__Supplied entries__:
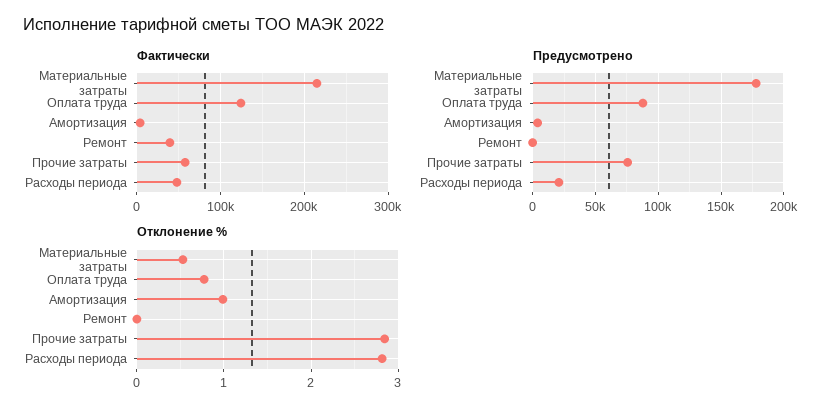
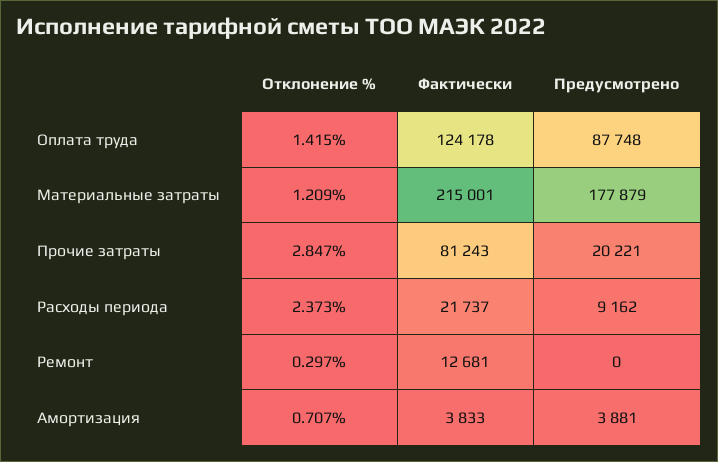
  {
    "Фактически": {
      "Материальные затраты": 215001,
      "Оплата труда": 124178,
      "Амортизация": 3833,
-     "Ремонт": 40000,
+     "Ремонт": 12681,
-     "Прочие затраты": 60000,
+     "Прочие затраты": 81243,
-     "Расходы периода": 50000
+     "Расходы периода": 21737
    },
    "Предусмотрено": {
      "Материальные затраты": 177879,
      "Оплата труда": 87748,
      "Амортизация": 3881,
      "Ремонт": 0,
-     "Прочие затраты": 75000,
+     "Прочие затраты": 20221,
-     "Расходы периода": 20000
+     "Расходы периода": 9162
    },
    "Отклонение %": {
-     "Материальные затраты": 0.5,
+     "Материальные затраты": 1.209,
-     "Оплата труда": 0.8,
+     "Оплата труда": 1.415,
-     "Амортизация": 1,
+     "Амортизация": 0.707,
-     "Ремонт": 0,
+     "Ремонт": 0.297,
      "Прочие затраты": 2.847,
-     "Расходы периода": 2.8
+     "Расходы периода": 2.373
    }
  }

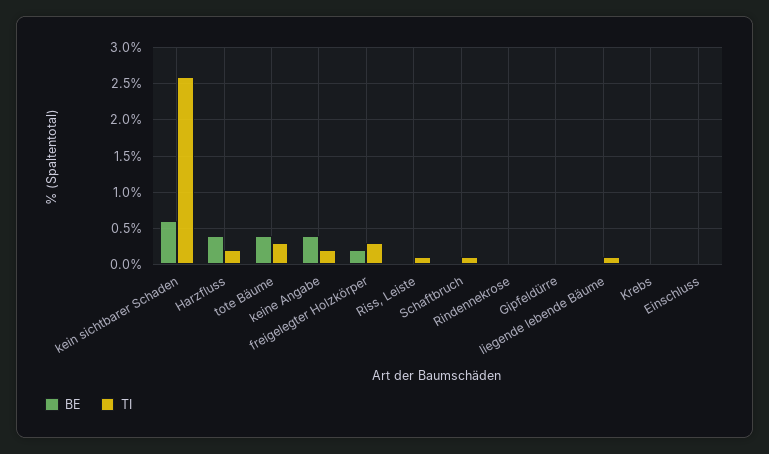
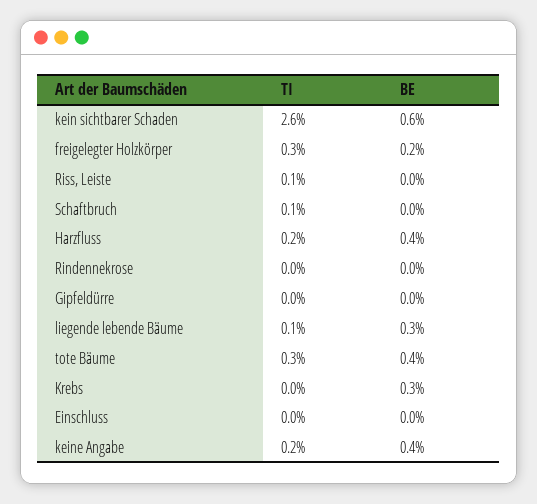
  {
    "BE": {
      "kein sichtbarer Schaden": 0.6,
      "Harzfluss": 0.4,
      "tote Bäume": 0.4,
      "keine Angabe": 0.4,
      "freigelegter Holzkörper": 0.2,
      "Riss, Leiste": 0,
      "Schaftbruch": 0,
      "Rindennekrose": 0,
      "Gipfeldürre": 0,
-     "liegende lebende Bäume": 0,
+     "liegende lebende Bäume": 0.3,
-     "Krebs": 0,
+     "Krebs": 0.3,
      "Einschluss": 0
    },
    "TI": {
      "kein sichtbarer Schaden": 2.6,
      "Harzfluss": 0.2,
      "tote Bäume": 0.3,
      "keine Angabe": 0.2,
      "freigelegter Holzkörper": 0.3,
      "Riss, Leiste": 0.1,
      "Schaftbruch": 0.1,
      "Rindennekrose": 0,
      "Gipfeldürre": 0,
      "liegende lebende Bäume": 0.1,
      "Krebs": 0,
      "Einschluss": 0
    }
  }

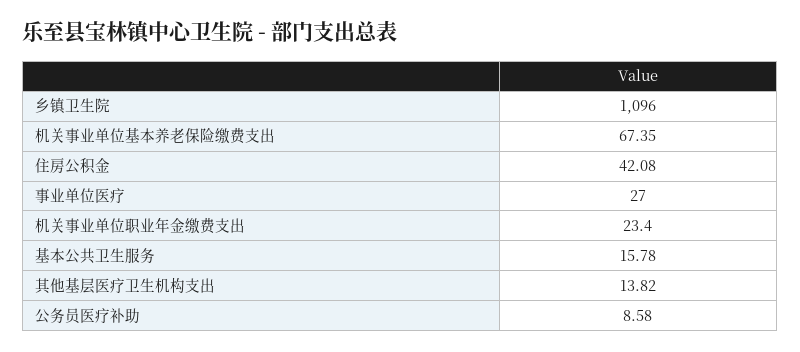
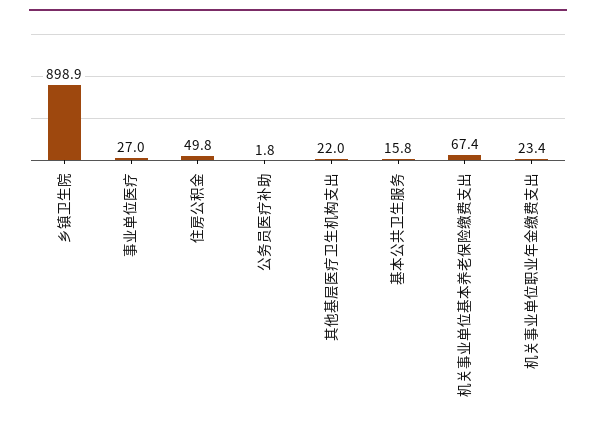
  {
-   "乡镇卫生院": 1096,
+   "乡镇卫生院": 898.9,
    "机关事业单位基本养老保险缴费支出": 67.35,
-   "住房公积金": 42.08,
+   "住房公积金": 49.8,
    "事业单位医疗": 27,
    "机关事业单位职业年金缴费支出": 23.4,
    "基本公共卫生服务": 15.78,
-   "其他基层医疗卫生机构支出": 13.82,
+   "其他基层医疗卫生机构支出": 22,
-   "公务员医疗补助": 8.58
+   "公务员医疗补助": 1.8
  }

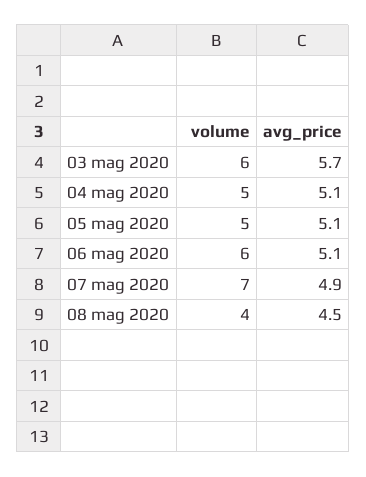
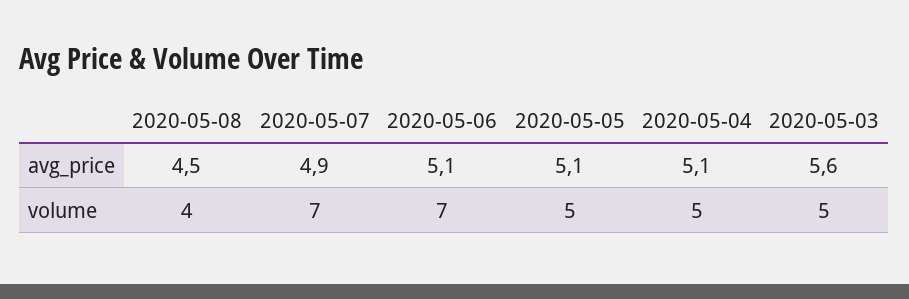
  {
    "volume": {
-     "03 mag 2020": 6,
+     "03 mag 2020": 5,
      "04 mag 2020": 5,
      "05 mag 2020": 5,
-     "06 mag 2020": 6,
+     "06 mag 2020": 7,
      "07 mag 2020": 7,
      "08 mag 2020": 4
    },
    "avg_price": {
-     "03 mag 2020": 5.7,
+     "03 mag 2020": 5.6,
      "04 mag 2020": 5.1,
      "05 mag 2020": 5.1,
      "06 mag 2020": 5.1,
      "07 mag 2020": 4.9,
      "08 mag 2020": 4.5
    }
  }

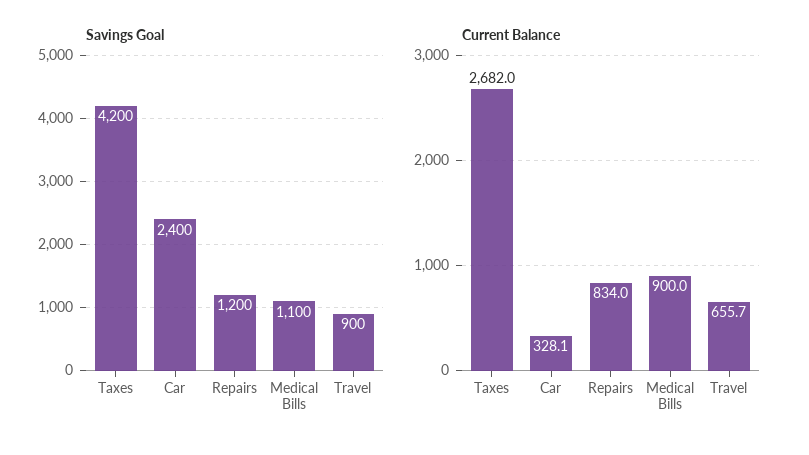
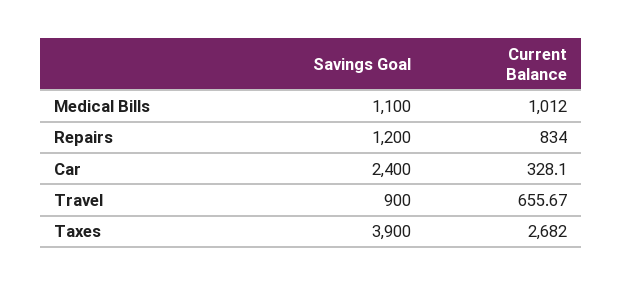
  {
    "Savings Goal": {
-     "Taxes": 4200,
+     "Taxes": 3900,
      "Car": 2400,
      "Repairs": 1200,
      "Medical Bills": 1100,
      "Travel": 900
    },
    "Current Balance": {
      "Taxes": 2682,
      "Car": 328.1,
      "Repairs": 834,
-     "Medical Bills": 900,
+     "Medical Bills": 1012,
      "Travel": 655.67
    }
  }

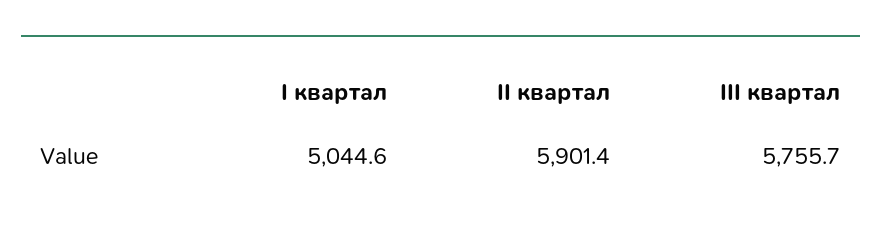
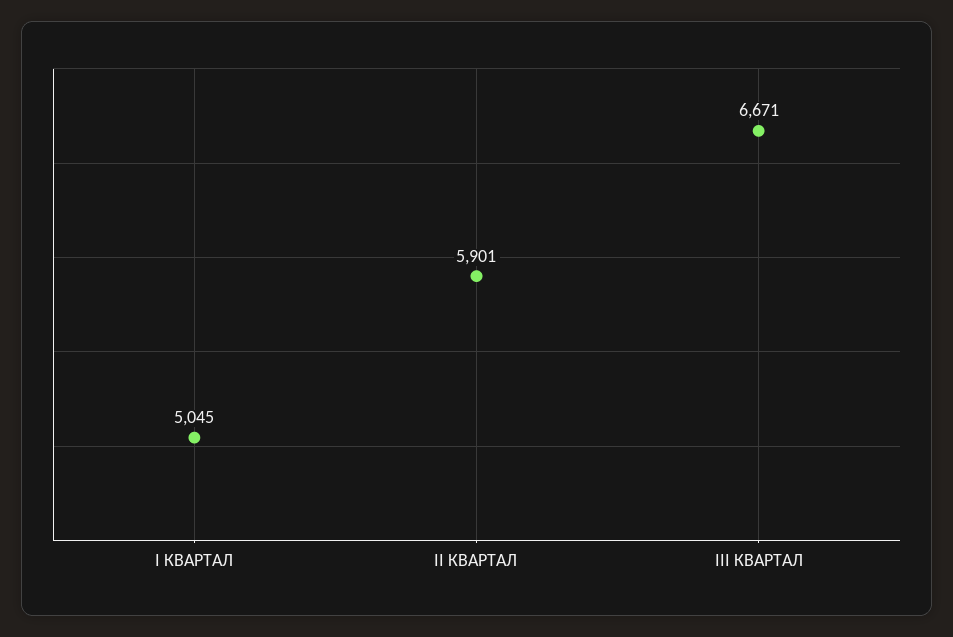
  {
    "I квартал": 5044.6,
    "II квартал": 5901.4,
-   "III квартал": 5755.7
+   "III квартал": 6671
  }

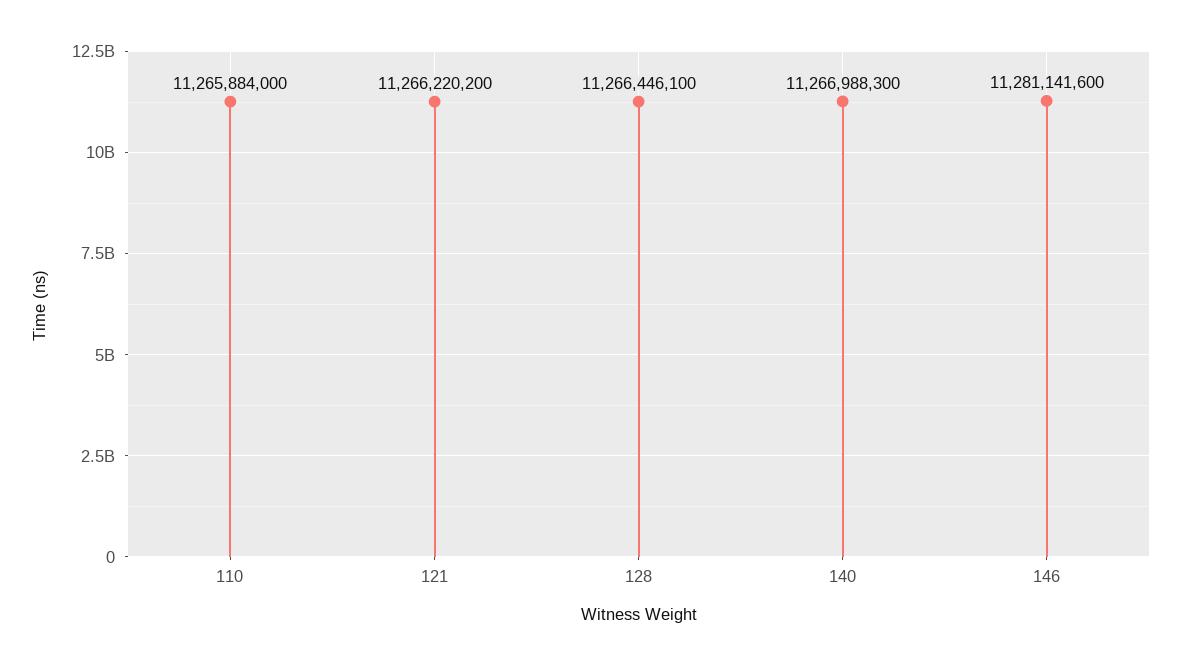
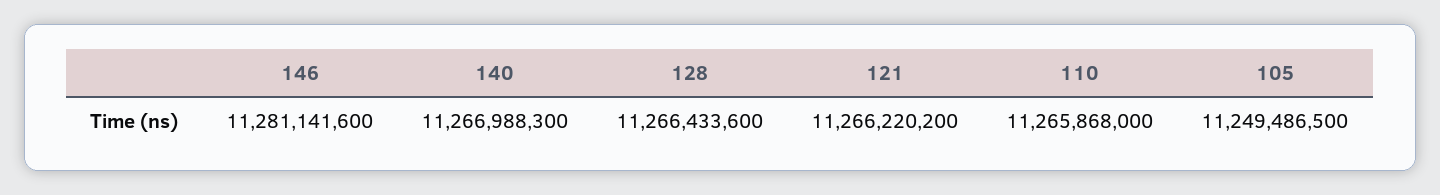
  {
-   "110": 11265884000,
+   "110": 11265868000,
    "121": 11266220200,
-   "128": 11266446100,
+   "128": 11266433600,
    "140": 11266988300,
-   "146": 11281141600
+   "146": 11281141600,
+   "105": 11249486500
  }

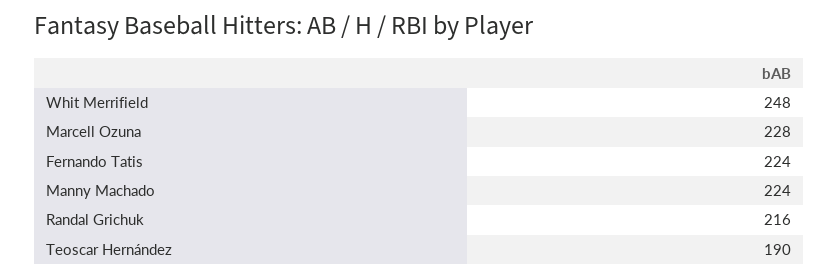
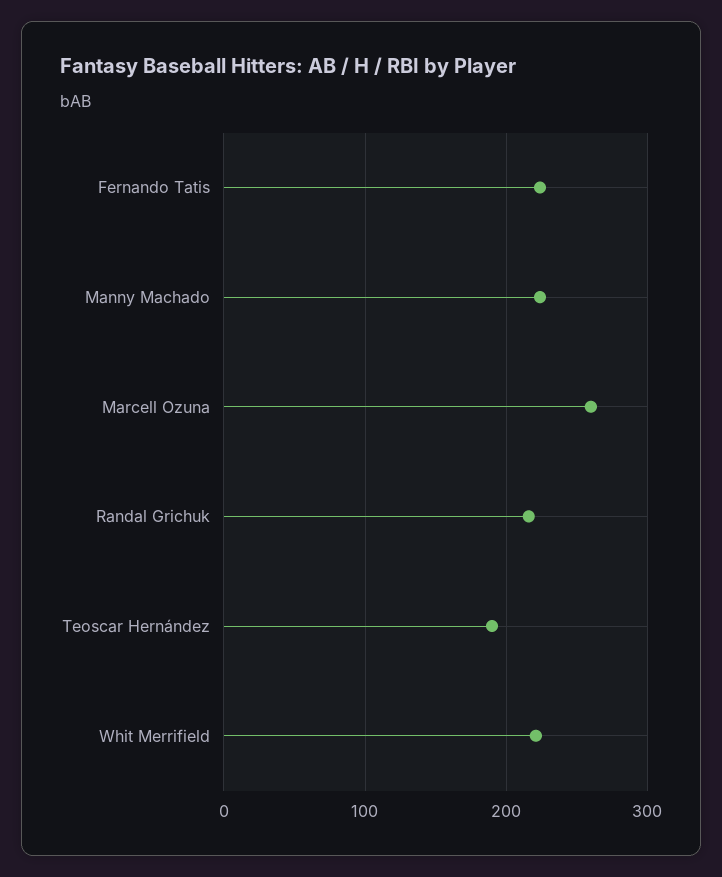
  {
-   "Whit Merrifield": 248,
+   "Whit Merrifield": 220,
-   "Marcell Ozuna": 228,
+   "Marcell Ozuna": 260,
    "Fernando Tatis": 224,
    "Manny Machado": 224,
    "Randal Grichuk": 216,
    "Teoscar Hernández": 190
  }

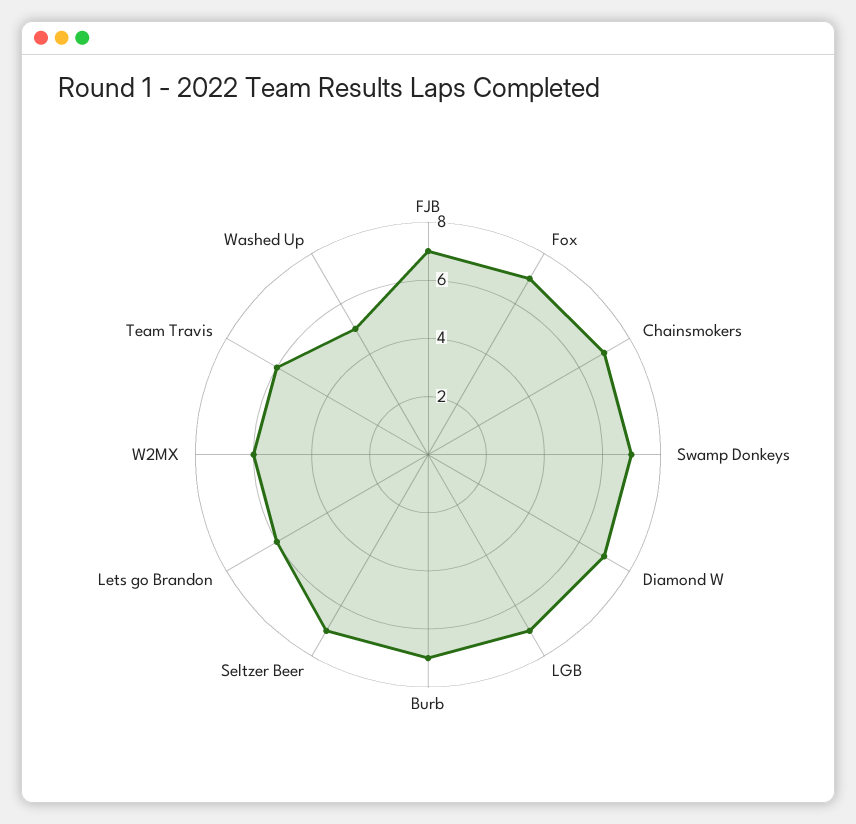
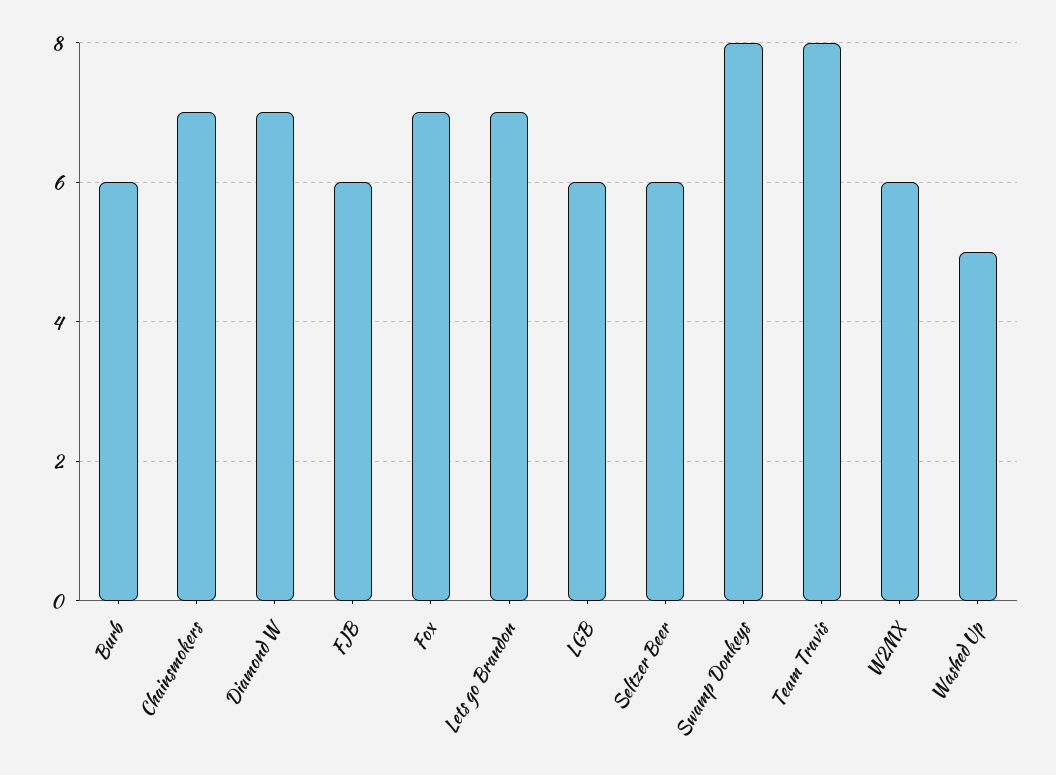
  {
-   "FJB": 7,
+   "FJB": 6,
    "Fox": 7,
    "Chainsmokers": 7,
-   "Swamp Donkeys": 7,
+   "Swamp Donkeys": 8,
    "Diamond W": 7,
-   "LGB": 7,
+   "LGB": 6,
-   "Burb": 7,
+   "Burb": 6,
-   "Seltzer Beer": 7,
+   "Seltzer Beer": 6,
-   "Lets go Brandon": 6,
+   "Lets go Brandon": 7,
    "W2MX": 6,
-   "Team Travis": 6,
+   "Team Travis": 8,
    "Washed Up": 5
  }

__Required action__: Using the records above, pull out each line where the word "труда" occurs.

__Response to this exercise__:
      "Оплата труда": 124178,
      "Оплата труда": 87748,
-     "Оплата труда": 0.8,
+     "Оплата труда": 1.415,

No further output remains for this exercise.